──────── DOCUMENT EXCERPT ────────

The issue of access to data by public authorities in the public interest is dealt with in a separate section (para  onwards), with the decision noting that the baseline is set in Schrems II as well as the more recent cases of Privacy International (Case C-623/17) and La Quadrature du Net (Cases C-511-12/18 and C-520/18) – which were discussed here. While the decision states the principles applying to an interference with an individual’s right to privacy and to data protection, it does so at a general level and does not engage with the case law surrounding mass surveillance and bulk collection of data, despite its citation of La Quadrature du Net. It instead focuses on the oversight mechanisms and formal controls, as well as the right of an individual to bring action before a court.
The EDPB by contrast specifically notes that in the view of the CJEU completely indiscriminate data retention would offend against the principle of necessity; it moreover states that necessity and proportionality both need to be demonstrated (rather than asserted). Nonetheless, the decision engages in a thorough overview of the regime both as far as the ICO’s powers are concerned as well as the processes set up under the Investigatory Powers Act (IPA). It concludes (at ) that any interference with the fundamental rights of the individuals whose personal data are transferred from the European Union to the United Kingdom by United Kingdom public authorities for public interest purposes, in particular law enforcement and national security purposes, will be limited to what is strictly necessary to achieve the legitimate objective in question, and that effective legal protection against such interference exists.
It does not consider the partial nature of the response to the Tele2/Watson ruling (discussed  – and here on this blog), in which the Government specifically introduced a separate definition of serious crime to cover metadata and failed to deal with the issue of informing subjects of surveillance operations. It seems to accept the practices of the agencies even though there are a number of cases suggesting illegality in the light of the ECHR. Given the criticisms of the US regime in Schrems II, there are some suggestions that this aspect of the decision might be subject to challenge.

────────

» **EXERCISE TASK 1**:
Update the stretch of rows from the line containing "pose: elev=68.5 azim=38.0" through the line containing "Dot at: (265, 185)", swapping "pose" for "camera" and leaving everything else unchanged. Return only those lines.

──────── RECORDS PROVIDED ────────

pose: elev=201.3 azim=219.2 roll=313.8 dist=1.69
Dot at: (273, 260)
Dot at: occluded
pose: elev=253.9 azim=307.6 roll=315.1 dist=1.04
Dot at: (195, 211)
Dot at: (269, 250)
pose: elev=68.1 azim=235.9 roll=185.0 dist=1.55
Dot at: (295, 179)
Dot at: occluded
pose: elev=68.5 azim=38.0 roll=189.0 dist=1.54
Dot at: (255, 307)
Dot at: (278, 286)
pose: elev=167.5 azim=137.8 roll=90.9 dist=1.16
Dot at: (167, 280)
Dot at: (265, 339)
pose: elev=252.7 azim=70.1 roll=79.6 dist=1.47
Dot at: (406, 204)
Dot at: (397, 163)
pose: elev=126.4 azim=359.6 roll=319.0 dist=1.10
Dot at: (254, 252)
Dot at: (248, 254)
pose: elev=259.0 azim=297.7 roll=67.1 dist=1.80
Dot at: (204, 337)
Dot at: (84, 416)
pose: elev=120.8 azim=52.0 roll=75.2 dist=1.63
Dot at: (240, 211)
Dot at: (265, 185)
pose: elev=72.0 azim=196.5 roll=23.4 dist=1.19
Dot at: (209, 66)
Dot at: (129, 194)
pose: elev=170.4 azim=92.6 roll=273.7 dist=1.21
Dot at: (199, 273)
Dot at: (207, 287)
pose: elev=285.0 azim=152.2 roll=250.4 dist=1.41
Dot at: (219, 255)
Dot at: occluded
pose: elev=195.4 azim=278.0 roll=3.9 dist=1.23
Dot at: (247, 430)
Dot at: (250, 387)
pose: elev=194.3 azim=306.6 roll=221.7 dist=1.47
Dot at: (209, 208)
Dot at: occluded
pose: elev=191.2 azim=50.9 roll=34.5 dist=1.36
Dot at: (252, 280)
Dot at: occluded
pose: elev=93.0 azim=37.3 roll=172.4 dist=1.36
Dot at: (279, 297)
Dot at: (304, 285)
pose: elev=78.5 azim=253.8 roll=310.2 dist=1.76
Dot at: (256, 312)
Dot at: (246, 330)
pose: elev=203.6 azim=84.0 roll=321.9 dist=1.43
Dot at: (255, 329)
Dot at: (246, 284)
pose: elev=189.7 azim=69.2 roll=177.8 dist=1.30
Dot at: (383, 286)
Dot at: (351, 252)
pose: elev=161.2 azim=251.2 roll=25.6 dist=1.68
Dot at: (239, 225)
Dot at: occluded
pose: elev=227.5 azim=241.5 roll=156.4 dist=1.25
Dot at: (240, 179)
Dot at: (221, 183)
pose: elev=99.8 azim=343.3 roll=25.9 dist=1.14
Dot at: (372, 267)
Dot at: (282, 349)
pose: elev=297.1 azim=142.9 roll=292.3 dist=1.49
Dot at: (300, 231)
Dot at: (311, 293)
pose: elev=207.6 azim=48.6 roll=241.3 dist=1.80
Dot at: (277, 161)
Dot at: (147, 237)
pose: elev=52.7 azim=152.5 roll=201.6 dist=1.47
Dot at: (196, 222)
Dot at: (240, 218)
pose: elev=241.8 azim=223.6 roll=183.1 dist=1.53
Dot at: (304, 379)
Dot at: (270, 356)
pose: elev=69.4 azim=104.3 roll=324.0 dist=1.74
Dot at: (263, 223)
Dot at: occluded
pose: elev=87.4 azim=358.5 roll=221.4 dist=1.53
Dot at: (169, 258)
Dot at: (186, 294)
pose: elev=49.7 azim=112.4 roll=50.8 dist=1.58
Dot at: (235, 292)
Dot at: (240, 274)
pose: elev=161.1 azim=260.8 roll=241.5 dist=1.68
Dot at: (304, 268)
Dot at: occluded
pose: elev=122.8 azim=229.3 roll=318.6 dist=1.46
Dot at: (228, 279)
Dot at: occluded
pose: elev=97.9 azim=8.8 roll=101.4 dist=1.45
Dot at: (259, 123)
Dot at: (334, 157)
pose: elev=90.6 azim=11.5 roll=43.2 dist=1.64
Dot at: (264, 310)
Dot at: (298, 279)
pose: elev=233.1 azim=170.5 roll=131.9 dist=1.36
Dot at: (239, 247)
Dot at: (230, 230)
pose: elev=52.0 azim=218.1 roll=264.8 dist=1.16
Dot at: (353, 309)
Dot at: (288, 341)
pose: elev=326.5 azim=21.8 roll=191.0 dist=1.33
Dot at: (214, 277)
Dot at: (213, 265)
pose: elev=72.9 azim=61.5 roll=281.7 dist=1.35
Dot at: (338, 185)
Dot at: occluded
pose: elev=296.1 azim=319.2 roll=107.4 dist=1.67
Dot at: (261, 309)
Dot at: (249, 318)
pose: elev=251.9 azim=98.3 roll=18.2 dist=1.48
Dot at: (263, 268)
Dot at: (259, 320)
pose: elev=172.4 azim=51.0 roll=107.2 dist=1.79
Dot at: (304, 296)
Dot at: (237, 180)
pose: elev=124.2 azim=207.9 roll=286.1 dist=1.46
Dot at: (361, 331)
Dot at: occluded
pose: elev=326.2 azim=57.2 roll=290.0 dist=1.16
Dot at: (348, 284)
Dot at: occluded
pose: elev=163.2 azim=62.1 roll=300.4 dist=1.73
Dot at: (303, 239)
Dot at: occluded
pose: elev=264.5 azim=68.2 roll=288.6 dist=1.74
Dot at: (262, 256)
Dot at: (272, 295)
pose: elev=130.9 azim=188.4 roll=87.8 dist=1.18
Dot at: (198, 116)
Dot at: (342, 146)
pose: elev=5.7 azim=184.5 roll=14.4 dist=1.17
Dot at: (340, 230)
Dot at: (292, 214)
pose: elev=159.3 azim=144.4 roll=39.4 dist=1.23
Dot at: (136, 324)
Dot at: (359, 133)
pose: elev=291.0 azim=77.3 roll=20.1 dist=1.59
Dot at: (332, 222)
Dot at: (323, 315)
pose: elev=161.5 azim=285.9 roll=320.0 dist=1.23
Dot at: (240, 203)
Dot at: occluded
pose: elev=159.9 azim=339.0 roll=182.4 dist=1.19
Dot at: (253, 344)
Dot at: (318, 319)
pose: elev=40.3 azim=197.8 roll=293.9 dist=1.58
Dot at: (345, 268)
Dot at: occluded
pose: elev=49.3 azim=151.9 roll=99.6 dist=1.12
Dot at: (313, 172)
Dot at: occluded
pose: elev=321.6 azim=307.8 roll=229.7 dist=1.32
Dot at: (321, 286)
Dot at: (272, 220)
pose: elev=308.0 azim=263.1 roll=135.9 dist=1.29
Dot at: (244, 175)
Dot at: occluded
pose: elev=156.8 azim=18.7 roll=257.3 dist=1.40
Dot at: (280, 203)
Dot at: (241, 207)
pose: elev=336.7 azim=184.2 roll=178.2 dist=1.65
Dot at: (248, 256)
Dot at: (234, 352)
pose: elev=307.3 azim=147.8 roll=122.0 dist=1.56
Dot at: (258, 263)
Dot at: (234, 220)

────────

» **EXERCISE TASK 2**:
List every court case or ruling named in the passage on data transfers to the United Kingdom.

» **COMPLETE OUTPUT 1**:
camera: elev=68.5 azim=38.0 roll=189.0 dist=1.54
Dot at: (255, 307)
Dot at: (278, 286)
camera: elev=167.5 azim=137.8 roll=90.9 dist=1.16
Dot at: (167, 280)
Dot at: (265, 339)
camera: elev=252.7 azim=70.1 roll=79.6 dist=1.47
Dot at: (406, 204)
Dot at: (397, 163)
camera: elev=126.4 azim=359.6 roll=319.0 dist=1.10
Dot at: (254, 252)
Dot at: (248, 254)
camera: elev=259.0 azim=297.7 roll=67.1 dist=1.80
Dot at: (204, 337)
Dot at: (84, 416)
camera: elev=120.8 azim=52.0 roll=75.2 dist=1.63
Dot at: (240, 211)
Dot at: (265, 185)

» **COMPLETE OUTPUT 2**:
- Schrems II
- Privacy International (Case C-623/17)
- La Quadrature du Net (Cases C-511-12/18 and C-520/18)
- Tele2/Watson